It’s easy to believe that dabbling in stocks is an easy way to build wealth. The financial media highlights the market’s biggest winners. Many brokerage firms offer unlimited commission-free trades as well as tools that encourage frequent trading. Collectively, they send a message: You’re not doing enough, or doing well enough quickly enough.
Such a mindset is ultimately a trap, though. Too many people, in their effort to “get rich quick,” end up doing themselves more harm than good. Rushed decisions lead to costly mistakes.
With this as the backdrop, here are four tips that will help you make more money in the long run, but with less work than you’re doing now.

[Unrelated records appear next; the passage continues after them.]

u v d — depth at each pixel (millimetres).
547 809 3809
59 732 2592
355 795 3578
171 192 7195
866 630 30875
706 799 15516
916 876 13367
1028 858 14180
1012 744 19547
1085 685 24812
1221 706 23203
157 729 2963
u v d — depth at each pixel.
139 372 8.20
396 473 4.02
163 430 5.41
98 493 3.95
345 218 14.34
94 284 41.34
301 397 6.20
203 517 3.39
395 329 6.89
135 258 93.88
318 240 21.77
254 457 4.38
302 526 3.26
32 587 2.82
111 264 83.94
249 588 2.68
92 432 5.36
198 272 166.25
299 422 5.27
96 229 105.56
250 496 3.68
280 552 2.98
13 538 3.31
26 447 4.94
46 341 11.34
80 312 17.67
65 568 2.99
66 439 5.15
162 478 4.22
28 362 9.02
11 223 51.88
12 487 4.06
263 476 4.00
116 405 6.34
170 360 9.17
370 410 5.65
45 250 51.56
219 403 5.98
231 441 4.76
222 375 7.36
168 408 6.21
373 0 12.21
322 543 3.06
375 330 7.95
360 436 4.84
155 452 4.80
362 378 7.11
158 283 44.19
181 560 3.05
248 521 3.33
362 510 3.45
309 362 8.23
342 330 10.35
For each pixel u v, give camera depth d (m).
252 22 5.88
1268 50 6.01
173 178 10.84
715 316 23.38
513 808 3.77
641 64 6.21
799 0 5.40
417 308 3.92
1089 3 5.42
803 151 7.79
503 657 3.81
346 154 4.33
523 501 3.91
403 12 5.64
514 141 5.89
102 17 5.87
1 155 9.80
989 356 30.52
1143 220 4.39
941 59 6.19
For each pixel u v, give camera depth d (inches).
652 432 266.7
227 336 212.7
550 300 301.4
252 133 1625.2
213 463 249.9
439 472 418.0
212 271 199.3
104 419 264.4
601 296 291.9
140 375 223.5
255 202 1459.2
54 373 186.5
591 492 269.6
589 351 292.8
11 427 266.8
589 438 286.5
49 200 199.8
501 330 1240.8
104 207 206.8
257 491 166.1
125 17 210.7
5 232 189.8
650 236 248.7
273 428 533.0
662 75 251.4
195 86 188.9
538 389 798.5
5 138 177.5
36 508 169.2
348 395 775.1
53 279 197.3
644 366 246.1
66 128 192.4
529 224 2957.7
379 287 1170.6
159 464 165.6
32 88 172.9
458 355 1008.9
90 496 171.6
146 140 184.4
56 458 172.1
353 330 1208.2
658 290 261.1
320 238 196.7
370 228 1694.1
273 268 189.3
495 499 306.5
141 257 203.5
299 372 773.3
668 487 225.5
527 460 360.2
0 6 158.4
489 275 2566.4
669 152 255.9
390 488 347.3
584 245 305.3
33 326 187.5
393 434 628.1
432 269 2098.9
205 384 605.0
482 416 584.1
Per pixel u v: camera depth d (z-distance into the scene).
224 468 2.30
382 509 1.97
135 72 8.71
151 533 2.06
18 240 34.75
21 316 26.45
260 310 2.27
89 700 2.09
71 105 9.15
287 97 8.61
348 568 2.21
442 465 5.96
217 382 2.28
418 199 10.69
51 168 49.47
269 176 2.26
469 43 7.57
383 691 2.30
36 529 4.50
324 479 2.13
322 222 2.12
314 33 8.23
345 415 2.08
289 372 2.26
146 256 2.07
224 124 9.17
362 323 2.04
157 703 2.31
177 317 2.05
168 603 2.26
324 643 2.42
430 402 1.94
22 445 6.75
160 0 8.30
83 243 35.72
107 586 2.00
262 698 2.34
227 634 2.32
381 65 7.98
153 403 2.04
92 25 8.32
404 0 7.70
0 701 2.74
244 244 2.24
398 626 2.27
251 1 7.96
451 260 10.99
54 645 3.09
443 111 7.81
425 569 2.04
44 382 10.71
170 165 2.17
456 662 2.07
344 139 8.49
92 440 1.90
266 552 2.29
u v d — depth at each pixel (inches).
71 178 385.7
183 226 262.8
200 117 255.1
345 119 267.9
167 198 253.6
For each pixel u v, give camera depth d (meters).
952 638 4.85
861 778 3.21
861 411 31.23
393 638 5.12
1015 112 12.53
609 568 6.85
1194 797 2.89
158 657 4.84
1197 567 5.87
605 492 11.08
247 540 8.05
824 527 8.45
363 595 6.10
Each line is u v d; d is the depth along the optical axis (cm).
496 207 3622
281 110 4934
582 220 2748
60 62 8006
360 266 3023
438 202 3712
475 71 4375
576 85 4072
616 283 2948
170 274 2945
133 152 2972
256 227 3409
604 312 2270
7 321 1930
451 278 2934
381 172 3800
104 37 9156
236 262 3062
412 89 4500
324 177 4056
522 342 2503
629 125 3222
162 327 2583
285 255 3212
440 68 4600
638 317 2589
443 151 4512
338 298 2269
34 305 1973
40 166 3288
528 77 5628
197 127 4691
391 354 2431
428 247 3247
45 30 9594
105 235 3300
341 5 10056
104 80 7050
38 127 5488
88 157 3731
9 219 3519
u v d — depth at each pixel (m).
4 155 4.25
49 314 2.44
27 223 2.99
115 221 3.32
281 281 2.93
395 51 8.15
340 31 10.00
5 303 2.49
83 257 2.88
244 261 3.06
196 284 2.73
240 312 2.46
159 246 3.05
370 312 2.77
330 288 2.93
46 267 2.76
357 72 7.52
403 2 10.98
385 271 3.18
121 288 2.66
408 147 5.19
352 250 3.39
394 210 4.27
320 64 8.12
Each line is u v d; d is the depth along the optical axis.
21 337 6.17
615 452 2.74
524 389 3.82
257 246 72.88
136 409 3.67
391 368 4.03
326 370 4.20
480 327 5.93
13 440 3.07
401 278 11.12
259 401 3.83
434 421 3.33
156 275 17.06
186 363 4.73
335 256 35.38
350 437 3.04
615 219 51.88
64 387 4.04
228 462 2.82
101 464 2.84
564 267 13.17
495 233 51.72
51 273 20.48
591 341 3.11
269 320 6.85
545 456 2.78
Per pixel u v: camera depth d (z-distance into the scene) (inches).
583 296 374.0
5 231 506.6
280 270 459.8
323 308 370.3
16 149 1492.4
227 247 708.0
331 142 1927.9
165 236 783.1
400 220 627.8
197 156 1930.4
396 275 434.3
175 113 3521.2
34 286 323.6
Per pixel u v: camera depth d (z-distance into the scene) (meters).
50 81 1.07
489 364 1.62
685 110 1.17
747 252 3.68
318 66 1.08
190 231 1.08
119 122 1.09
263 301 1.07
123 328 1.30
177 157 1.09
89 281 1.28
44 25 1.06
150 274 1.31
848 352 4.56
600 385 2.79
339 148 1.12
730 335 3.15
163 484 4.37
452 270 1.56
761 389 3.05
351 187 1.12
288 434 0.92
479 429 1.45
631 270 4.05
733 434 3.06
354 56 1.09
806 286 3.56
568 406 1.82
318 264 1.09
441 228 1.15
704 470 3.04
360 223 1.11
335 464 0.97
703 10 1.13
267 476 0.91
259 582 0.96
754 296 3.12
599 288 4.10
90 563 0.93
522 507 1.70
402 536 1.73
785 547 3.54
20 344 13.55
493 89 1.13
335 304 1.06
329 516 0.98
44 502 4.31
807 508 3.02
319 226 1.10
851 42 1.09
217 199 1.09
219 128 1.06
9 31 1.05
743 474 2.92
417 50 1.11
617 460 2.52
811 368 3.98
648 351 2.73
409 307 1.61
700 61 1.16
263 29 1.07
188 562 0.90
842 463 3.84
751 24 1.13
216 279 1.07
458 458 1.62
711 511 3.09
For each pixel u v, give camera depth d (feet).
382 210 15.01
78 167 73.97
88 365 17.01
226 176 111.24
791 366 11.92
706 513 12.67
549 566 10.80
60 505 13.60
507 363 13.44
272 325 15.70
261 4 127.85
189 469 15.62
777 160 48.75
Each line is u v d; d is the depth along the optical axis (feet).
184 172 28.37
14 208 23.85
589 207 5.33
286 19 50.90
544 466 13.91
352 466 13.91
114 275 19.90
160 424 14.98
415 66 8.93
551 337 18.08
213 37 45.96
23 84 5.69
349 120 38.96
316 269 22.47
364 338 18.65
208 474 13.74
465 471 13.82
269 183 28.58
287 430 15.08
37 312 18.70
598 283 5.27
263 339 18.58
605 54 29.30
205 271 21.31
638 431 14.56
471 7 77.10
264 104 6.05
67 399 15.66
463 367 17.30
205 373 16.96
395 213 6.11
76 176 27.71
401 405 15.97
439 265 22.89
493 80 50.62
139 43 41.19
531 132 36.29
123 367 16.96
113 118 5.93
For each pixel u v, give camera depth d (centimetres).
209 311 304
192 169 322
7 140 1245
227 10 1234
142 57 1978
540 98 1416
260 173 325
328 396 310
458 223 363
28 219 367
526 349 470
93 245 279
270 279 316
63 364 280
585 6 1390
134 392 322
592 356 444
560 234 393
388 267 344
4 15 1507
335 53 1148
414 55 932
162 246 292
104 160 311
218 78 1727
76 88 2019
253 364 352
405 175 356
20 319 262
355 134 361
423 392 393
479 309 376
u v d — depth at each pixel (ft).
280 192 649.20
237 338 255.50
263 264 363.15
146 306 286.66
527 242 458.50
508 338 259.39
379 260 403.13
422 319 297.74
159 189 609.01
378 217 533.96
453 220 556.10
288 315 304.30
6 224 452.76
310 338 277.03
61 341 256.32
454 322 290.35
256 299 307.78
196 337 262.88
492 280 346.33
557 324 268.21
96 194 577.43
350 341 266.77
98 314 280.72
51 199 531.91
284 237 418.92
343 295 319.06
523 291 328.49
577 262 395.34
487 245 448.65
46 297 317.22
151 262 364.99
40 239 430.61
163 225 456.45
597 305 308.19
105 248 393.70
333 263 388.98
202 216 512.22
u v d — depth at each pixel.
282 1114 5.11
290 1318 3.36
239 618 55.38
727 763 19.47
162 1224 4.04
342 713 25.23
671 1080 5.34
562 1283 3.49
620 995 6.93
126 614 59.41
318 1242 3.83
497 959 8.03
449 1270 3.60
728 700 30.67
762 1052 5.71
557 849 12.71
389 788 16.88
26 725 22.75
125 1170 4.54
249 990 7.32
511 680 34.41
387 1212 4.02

1. With trading, less is more
You may hear tales of fellow traders scoring big gains in short periods of time. Just know that these success stories, if they’re true, are the exception to the norm. Although the estimates vary a bit from one source to the next, about 90% of traders — so-called pattern day-traders, mostly — lose money from their trading activities.
Why don’t you hear about this majority of people? Brokerage firms certainly don’t want to frighten prospective customers off, but it’s not a particularly beneficial truth for the investment media industry either. Perception is powerful, even if the scary statistic is misleading in itself.
The simple solution is, don’t try to outmaneuver the market. Most of your gains should come from riding the market’s long-term rising tide.
2. Don’t sweat P/E ratios too much
The logic is sound enough. The amount of money you’re putting at risk investing in a company’s stock should be weighed against that company’s current and potential per-share profits. The lower the price-to-earnings comparison (or P/E ratio), the more bang you’re getting for your buck.
The fact is, however, there’s very little correlation between low P/E ratios and a stock’s performance. Low-cost stocks tend to remain low-cost stocks, and relatively expensive stocks generally remain expensive.
That’s not to suggest investors should never think about valuations. But a high valuation isn’t always a dealbreakers.
Fun fact: In his book How to Make Money in Stocks, William J. O’Neil (of Investors Business Daily fame) lays out seven tested and proven criteria for picking winners. Not one of these seven standards considers an earnings-based valuation.
3. Think of your portfolio as a whole
While not without its ups and downs, NVIDIA (NASDAQ:NVDA) has been a big winner of late. Ditto for rival Advanced Micro Devices (NASDAQ:AMD). Even shares of Intel (NASDAQ:INTC) have pushed past the company’s foundry challenges to dish out gains; the stock just hit a record high. Investors would have done well with any of them.
That doesn’t mean an investor should own all of them at the same time, though.